=== Data shown ===

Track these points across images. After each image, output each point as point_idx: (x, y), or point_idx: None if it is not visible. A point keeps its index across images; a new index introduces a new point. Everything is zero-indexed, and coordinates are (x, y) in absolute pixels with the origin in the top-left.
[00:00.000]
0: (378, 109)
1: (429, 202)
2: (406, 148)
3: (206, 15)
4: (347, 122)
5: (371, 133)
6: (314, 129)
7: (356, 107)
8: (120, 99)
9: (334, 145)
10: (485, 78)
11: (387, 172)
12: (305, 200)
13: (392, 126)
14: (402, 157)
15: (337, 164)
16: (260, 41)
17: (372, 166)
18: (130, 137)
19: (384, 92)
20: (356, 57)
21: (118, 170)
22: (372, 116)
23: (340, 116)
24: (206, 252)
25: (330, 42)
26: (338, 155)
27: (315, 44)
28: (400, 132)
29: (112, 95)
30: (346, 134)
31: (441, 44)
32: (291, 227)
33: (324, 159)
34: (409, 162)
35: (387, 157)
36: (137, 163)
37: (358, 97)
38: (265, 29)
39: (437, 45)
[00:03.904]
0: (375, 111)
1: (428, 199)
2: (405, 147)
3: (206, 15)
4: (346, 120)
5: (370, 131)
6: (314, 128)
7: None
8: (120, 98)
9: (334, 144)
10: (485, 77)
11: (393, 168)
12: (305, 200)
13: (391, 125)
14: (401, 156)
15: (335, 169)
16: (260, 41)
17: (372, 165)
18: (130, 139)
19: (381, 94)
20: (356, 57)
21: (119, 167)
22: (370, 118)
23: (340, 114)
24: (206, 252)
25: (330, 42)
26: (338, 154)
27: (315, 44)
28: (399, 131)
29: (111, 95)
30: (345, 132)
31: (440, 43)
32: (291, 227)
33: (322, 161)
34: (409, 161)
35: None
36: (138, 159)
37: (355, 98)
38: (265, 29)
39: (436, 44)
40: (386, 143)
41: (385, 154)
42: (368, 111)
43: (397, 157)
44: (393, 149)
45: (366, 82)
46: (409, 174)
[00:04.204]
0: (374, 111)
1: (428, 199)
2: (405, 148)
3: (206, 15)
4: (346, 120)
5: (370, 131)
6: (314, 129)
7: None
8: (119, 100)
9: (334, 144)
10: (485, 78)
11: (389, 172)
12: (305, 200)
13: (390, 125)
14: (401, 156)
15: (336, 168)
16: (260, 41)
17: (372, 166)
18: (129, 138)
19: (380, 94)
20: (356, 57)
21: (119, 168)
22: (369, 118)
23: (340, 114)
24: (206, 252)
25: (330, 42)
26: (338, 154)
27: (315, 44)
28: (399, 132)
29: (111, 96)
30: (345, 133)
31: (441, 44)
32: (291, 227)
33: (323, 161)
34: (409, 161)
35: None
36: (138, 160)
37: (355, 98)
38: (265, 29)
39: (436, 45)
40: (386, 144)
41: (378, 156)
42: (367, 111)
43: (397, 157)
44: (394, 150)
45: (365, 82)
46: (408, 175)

===

■ Task objective
Retype exactly, and only, the lines above from the one where "5: (371, 133)" occurs up to and including the one where "39: (437, 45)" occurs.

■ Result
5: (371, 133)
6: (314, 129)
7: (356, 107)
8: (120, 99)
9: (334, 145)
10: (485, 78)
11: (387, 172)
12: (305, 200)
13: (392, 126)
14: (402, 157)
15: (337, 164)
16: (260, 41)
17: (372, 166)
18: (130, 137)
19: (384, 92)
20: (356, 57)
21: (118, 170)
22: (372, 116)
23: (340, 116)
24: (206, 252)
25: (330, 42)
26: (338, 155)
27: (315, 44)
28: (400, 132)
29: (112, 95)
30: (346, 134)
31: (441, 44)
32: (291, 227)
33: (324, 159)
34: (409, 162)
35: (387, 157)
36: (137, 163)
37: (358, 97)
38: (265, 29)
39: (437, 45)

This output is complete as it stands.